La réputation d’un cinéma décalé et joyeusement déjanté qui colle au cinéma belge, si elle est bien sûr fondée, risque parfois de poser problème et de donner naissance à  des oeuvres un peu trop systématiques et prévisibles. À n’en pas douter Torpédo, nouveau long-métrage de Matthieu Donck, ne faillit pas à  la tradition du petit film sympathique, gentiment débridé, développant des situations rocambolesques et maniant un humour potache qui peine à  dissimuler les bons sentiments qui ne manquent pas d’affleurer tôt ou tard.

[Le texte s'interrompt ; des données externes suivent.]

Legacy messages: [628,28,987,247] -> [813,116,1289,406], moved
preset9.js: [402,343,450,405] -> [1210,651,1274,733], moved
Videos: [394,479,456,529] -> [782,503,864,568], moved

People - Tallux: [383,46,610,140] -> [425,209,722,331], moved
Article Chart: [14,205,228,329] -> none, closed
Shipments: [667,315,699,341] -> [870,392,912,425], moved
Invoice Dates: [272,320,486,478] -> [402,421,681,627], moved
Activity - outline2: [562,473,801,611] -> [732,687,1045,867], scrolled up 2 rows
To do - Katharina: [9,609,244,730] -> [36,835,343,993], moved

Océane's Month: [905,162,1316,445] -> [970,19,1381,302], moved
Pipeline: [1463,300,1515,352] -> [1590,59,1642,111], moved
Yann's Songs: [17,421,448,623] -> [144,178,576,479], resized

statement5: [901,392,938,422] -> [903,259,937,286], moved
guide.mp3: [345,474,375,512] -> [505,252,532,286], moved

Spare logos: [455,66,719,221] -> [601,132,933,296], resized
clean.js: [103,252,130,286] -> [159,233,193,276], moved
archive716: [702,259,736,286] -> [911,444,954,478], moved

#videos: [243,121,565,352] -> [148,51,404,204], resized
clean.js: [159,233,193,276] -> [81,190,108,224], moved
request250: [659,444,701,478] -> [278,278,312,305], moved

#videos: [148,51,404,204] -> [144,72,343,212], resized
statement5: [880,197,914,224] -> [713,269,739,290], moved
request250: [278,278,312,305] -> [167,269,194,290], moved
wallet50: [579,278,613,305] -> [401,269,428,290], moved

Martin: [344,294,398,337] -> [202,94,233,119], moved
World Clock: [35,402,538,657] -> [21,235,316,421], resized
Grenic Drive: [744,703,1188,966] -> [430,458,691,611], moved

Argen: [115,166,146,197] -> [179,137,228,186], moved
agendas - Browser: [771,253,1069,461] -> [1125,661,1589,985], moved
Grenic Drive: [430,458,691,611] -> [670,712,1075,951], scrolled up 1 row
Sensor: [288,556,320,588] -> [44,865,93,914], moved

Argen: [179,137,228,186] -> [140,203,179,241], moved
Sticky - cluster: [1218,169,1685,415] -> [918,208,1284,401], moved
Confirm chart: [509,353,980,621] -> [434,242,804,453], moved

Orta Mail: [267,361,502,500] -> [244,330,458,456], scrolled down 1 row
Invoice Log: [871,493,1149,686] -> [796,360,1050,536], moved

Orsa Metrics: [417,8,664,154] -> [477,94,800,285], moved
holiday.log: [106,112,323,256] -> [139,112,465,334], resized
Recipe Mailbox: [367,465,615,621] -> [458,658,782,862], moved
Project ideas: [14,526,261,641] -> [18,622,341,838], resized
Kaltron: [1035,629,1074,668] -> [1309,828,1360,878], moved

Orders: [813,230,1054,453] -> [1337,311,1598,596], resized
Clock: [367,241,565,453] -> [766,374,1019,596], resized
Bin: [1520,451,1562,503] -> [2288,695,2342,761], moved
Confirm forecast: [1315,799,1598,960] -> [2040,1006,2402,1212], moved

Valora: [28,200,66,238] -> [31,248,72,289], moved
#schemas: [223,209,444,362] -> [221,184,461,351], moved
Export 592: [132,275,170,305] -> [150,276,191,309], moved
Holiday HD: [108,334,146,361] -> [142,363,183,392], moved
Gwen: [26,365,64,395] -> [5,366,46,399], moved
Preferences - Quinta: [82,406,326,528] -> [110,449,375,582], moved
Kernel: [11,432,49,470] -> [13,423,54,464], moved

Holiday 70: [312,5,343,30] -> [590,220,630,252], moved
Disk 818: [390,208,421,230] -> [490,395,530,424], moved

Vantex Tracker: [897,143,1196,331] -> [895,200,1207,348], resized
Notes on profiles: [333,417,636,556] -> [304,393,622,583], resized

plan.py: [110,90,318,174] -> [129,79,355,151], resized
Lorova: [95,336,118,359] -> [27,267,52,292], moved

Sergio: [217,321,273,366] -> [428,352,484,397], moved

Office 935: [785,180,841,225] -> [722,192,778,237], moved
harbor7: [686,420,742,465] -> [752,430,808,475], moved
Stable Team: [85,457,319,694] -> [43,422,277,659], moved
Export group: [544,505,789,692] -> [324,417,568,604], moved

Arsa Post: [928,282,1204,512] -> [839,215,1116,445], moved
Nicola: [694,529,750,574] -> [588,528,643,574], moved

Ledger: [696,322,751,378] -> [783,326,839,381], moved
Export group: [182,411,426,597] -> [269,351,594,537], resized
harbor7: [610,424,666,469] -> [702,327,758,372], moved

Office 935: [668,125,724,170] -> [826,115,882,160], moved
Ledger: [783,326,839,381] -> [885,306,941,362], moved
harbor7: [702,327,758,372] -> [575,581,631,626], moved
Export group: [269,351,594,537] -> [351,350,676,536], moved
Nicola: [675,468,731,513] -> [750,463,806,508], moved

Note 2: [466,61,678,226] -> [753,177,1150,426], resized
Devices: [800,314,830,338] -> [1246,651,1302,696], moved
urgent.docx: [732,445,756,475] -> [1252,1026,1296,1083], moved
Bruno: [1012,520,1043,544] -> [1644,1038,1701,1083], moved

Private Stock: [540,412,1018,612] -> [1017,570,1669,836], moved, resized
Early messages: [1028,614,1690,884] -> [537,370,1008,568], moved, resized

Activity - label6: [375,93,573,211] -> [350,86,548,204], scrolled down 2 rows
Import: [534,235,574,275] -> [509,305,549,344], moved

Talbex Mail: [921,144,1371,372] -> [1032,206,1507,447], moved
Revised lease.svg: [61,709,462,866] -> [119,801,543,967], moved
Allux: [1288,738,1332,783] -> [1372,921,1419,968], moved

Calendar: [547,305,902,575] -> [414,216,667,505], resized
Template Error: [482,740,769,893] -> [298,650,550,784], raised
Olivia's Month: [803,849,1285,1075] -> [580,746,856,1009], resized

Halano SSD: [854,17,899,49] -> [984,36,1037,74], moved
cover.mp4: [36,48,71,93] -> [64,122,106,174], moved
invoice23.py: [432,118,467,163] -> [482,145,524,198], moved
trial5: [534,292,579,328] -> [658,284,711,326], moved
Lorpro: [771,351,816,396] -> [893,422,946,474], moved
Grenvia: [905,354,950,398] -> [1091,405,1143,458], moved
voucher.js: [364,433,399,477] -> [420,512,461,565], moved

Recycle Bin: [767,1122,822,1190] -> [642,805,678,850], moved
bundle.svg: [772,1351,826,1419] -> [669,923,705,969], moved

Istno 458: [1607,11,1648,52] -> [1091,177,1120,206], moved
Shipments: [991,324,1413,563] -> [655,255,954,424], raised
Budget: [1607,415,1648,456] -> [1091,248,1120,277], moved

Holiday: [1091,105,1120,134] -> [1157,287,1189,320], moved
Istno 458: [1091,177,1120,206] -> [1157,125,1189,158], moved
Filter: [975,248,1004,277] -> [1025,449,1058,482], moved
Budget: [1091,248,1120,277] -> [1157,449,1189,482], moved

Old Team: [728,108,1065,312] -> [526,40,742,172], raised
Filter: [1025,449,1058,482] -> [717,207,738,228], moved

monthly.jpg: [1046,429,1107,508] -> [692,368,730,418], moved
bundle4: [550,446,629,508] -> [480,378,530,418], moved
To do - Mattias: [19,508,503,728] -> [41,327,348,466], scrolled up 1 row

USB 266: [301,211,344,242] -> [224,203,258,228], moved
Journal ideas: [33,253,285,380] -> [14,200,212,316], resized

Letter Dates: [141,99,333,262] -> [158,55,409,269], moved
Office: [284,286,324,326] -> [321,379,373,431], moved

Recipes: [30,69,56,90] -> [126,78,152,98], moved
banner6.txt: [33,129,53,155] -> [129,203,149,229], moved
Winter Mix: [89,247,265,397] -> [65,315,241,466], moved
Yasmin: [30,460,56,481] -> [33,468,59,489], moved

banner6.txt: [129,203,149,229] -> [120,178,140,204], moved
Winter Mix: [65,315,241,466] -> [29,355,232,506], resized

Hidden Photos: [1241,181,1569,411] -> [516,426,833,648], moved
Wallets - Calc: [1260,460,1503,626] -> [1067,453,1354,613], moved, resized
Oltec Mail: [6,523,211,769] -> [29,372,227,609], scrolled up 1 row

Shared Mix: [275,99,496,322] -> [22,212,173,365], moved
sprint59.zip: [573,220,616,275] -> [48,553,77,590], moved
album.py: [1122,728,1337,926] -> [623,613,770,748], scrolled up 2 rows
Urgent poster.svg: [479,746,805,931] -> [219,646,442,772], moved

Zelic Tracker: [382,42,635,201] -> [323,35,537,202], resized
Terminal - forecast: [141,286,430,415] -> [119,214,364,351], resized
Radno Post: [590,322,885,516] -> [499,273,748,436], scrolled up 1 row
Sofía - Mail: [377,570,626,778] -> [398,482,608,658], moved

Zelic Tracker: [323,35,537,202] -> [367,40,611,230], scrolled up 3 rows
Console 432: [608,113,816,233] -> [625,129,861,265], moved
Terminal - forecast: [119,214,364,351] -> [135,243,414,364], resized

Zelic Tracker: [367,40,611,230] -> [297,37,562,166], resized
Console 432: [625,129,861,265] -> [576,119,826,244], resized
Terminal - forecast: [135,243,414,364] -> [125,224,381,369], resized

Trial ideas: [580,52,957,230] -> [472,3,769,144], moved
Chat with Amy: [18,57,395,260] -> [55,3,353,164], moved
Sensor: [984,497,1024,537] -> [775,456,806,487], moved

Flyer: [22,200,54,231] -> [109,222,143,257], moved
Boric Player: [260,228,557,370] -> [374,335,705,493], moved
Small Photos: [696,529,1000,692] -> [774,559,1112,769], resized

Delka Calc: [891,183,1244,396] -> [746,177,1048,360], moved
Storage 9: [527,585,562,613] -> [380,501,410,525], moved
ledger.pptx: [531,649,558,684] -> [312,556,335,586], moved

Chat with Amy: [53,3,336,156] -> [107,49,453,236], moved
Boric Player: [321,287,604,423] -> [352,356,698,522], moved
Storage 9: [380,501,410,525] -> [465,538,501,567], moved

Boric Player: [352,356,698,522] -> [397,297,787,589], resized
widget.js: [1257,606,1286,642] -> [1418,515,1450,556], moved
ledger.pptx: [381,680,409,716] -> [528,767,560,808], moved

Michel Ressac est un trentenaire un peu à  côté de la plaque, inadapté au monde contemporain (travail, famille et insertion sociale), d’une naîveté et d’une crédulité qui confinent à  l’innocence. Aussi n’a-t-il aucun doute lorsqu’un appel téléphonique l’invite à  se rendre dans un magasin de salons où il aurait gagné une soirée avec le champion cycliste Eddy Merckx. Notre candide y voit une occasion idéale pour partager ce cadeau inattendu avec son père à  qui il ne parle plus depuis longtemps. De ce prétexte aussi improbable que futile naît une cascade d’événements tragi-comiques qui déportent petit à  petit le film vers le registre du road-movie fauché et bon enfant, entre Belgique et Finistère. C.’est un peu lent à  se mettre en route et les clichés associés aux laissés-pour-compte ont parfois la dent dure (les parents de Kevin sont spécialement gratinés, ainsi que le petit copain de Christine). En clair, Matthieu Donck ne fait pas toujours dans la dentelle psychologique et narrative, mais l’abattage des comédiens, au premier rang desquels le tendre François Damiens, participe à  rendre l’ensemble sympathique, d’autant plus que quelques beaux plans des paysages bretons l’agrémentent joliment. On regrettera néanmoins que le portrait en creux de la société de consommation, mais aussi celui de la famille en général, ne montre pas plus de férocité et de profondeur. Au final, plaisir facile et superficiel à  l’image de Torpédo.

Patrick Braganti

Torpédo
Comédie française, belge de Matthieu Donck
Sortie : 21 mars 2012
Durée : 01h29
Avec François Damiens, Audrey Dana, Cédric Constantin,…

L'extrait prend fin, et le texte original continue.